What is needed: From the records below, transcribe exactly the lines that begin at the line with "Dây đo dòng AC FLUKE i 2500-18" and end at the line with "ました。１４人の参加がありました。", both included.

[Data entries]

--- START ---

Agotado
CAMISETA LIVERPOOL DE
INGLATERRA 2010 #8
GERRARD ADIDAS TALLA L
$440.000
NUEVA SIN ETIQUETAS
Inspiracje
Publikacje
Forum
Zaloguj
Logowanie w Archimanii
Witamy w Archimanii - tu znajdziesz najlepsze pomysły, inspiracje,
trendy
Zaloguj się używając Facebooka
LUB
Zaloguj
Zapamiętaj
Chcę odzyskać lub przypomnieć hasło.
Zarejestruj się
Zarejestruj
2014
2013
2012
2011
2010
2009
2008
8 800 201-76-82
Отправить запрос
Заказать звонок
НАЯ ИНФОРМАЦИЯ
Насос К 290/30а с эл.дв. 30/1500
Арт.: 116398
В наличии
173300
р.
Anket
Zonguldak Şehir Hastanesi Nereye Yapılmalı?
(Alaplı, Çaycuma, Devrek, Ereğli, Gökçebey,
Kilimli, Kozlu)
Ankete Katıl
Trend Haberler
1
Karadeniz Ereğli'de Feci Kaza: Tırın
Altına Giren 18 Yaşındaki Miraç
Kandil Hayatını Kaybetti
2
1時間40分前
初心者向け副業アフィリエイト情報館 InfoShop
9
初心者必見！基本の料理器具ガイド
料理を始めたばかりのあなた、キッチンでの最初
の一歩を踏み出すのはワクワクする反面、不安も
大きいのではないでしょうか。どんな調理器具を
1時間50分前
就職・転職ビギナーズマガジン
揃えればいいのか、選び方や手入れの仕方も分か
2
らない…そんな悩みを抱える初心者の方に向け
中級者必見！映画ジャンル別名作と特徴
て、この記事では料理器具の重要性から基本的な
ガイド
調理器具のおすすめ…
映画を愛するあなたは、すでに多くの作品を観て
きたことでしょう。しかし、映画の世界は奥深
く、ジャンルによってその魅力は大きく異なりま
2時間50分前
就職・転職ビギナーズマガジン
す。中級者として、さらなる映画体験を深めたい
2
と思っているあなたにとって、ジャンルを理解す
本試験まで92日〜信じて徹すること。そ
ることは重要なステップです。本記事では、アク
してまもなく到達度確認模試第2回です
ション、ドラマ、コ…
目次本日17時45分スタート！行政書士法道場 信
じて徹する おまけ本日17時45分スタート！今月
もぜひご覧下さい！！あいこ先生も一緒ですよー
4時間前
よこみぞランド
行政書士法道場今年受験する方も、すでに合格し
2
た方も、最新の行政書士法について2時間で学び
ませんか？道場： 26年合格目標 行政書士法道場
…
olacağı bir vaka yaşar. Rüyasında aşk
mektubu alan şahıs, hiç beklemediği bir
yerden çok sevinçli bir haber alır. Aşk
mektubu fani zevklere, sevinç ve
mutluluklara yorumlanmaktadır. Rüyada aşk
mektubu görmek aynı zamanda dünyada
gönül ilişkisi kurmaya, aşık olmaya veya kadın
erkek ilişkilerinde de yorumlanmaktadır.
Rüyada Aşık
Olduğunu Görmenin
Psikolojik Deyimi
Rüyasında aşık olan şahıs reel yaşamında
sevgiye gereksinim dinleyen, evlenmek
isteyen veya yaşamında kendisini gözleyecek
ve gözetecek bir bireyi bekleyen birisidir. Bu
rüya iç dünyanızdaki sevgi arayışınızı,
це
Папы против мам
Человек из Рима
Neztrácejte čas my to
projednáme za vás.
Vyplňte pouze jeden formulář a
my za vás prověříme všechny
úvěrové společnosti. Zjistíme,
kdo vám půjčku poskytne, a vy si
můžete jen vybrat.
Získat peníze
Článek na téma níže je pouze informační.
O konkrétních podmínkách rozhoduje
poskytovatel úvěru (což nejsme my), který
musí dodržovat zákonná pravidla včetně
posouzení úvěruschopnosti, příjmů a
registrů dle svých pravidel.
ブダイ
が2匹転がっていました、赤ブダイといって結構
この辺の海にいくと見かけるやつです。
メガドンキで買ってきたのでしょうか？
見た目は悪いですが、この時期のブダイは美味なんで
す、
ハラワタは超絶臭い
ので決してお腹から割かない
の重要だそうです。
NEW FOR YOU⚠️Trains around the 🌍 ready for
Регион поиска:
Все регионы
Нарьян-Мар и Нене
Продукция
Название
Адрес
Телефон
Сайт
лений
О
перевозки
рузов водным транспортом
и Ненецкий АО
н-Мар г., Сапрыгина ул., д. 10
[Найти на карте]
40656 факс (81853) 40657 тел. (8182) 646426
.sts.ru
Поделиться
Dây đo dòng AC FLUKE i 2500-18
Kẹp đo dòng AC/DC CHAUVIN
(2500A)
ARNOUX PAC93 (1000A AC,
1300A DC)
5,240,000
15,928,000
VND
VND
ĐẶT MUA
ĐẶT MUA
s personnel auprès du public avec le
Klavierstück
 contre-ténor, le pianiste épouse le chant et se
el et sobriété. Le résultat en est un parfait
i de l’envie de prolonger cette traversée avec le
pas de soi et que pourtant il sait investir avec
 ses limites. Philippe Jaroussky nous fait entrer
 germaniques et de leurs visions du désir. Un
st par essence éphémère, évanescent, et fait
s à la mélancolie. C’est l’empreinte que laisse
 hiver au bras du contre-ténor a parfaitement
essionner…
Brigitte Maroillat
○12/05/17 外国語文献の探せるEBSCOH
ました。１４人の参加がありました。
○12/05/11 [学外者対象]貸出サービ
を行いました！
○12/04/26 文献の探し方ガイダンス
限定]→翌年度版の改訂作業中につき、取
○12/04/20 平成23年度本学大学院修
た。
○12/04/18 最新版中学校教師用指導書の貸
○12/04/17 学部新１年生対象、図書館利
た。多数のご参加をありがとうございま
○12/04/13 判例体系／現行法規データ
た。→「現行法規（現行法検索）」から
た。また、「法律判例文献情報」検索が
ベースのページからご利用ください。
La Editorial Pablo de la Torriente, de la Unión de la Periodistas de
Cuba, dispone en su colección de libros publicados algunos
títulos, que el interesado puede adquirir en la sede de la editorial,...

--- END ---

Response to the task:
Dây đo dòng AC FLUKE i 2500-18
Kẹp đo dòng AC/DC CHAUVIN
(2500A)
ARNOUX PAC93 (1000A AC,
1300A DC)
5,240,000
15,928,000
VND
VND
ĐẶT MUA
ĐẶT MUA
s personnel auprès du public avec le
Klavierstück
 contre-ténor, le pianiste épouse le chant et se
el et sobriété. Le résultat en est un parfait
i de l’envie de prolonger cette traversée avec le
pas de soi et que pourtant il sait investir avec
 ses limites. Philippe Jaroussky nous fait entrer
 germaniques et de leurs visions du désir. Un
st par essence éphémère, évanescent, et fait
s à la mélancolie. C’est l’empreinte que laisse
 hiver au bras du contre-ténor a parfaitement
essionner…
Brigitte Maroillat
○12/05/17 外国語文献の探せるEBSCOH
ました。１４人の参加がありました。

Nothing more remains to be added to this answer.